→ Your goal
Reproduce the lines of the listing below without any changes, starting at the very first line and ending at the line that contains "göra. Dels så".

(Dataset entries)
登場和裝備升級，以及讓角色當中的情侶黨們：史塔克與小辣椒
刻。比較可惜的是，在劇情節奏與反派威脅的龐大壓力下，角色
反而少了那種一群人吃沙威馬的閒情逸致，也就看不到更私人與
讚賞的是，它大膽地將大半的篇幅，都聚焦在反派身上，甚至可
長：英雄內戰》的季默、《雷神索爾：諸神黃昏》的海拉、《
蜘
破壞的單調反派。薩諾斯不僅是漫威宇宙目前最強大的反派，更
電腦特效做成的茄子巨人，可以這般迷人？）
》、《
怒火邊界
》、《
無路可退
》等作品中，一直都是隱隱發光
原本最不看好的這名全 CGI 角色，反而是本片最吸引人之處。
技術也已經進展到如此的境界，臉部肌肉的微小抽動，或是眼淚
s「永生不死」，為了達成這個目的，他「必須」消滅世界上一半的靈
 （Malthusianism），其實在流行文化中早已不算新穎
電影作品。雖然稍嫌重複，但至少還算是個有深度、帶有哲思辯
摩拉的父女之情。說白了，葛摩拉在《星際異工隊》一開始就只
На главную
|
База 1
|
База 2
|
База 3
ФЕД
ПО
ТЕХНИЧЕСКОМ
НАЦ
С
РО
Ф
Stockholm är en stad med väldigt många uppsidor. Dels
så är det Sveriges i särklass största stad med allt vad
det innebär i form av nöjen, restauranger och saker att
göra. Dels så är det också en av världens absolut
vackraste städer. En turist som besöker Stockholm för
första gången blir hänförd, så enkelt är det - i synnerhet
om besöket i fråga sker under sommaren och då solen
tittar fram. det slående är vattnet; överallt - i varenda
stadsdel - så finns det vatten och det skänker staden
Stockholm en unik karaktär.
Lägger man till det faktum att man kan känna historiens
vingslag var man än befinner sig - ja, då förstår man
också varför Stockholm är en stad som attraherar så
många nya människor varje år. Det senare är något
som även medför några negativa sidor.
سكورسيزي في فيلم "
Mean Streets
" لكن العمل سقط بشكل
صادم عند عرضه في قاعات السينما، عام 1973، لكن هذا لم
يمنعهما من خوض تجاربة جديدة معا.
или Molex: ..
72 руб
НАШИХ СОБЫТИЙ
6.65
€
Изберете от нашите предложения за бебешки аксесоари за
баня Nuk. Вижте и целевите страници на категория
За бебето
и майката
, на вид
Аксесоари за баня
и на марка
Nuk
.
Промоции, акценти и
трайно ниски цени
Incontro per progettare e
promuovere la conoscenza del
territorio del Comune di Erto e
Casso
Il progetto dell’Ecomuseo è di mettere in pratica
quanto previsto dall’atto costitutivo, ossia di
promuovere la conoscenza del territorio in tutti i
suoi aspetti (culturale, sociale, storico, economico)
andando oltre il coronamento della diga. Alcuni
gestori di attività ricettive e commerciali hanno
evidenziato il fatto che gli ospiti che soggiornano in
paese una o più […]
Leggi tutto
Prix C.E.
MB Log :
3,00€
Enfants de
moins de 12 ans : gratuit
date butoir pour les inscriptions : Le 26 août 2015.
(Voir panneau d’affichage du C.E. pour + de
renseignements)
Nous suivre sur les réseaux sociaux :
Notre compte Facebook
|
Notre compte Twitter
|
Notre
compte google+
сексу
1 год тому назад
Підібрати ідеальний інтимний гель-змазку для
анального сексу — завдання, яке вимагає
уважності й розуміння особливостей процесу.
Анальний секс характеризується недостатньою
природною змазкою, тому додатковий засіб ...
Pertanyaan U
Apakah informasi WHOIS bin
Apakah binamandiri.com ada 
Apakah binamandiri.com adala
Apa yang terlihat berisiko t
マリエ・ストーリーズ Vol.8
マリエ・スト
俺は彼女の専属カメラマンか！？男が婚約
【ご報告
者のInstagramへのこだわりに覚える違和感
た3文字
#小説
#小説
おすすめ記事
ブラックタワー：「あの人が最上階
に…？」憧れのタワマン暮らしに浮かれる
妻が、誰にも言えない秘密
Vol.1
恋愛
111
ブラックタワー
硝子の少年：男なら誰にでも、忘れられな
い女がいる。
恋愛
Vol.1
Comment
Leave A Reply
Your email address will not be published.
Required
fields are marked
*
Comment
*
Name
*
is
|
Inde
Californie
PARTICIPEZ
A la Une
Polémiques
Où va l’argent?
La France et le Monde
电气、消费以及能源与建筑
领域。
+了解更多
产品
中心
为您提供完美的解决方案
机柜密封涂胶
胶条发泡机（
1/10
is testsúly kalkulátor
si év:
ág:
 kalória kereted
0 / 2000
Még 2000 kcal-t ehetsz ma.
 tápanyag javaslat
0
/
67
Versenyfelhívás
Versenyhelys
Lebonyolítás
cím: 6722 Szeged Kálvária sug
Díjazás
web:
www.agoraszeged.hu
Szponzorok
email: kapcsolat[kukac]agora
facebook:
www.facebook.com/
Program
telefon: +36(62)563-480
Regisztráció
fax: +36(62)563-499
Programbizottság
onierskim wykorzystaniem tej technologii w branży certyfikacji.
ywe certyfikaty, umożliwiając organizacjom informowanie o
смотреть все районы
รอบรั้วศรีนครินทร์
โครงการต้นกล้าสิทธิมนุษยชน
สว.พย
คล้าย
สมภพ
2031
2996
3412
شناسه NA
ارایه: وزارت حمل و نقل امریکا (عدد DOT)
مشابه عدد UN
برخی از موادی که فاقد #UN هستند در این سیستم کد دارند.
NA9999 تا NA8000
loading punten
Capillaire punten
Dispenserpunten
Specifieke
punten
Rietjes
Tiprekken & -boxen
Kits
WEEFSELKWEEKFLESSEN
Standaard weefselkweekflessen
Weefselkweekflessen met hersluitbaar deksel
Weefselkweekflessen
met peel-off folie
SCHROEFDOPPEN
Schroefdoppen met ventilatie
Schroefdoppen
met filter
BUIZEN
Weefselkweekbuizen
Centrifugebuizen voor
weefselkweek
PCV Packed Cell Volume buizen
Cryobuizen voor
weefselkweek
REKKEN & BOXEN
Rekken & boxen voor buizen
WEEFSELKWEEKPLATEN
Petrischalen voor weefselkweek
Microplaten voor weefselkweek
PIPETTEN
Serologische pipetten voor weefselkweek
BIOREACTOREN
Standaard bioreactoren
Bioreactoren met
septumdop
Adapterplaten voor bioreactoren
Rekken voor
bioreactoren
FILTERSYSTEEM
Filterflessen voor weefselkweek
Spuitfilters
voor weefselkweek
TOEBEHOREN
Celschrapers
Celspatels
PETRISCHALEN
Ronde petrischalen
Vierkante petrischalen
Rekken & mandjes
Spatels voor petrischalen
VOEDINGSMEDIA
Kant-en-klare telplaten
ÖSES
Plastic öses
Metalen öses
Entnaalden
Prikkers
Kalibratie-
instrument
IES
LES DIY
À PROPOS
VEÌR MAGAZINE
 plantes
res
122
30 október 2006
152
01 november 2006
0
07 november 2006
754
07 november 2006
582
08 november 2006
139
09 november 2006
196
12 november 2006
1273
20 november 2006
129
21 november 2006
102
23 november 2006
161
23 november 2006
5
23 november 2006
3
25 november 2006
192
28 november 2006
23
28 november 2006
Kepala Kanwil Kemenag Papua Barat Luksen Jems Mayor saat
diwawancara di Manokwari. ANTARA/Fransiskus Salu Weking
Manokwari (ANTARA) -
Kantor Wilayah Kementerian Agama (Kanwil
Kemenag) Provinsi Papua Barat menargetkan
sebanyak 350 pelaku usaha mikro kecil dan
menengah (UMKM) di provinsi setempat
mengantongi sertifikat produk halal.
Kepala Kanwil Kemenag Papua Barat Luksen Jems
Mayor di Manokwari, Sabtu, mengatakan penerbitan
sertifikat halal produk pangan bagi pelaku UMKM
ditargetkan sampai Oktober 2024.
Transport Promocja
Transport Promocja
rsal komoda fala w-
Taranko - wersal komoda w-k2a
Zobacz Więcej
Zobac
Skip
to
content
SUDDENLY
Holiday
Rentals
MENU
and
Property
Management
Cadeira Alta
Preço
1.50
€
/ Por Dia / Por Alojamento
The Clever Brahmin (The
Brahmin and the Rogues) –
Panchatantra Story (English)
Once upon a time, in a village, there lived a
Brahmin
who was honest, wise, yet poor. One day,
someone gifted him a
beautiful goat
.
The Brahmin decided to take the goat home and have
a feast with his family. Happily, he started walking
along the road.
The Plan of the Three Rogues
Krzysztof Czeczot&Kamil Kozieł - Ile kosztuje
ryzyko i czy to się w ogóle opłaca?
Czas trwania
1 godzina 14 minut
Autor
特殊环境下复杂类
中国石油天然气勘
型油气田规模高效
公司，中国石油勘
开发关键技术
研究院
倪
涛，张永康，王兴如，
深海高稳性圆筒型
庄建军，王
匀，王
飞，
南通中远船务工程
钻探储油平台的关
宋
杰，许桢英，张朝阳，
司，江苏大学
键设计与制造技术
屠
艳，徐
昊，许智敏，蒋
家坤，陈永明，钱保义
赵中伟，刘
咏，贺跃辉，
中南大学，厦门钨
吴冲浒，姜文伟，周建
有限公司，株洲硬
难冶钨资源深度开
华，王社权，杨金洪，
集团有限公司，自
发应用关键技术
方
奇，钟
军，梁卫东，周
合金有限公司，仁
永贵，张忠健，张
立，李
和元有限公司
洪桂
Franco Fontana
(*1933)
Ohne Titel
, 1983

→ Answer section
登場和裝備升級，以及讓角色當中的情侶黨們：史塔克與小辣椒
刻。比較可惜的是，在劇情節奏與反派威脅的龐大壓力下，角色
反而少了那種一群人吃沙威馬的閒情逸致，也就看不到更私人與
讚賞的是，它大膽地將大半的篇幅，都聚焦在反派身上，甚至可
長：英雄內戰》的季默、《雷神索爾：諸神黃昏》的海拉、《
蜘
破壞的單調反派。薩諾斯不僅是漫威宇宙目前最強大的反派，更
電腦特效做成的茄子巨人，可以這般迷人？）
》、《
怒火邊界
》、《
無路可退
》等作品中，一直都是隱隱發光
原本最不看好的這名全 CGI 角色，反而是本片最吸引人之處。
技術也已經進展到如此的境界，臉部肌肉的微小抽動，或是眼淚
s「永生不死」，為了達成這個目的，他「必須」消滅世界上一半的靈
 （Malthusianism），其實在流行文化中早已不算新穎
電影作品。雖然稍嫌重複，但至少還算是個有深度、帶有哲思辯
摩拉的父女之情。說白了，葛摩拉在《星際異工隊》一開始就只
На главную
|
База 1
|
База 2
|
База 3
ФЕД
ПО
ТЕХНИЧЕСКОМ
НАЦ
С
РО
Ф
Stockholm är en stad med väldigt många uppsidor. Dels
så är det Sveriges i särklass största stad med allt vad
det innebär i form av nöjen, restauranger och saker att
göra. Dels så är det också en av världens absolut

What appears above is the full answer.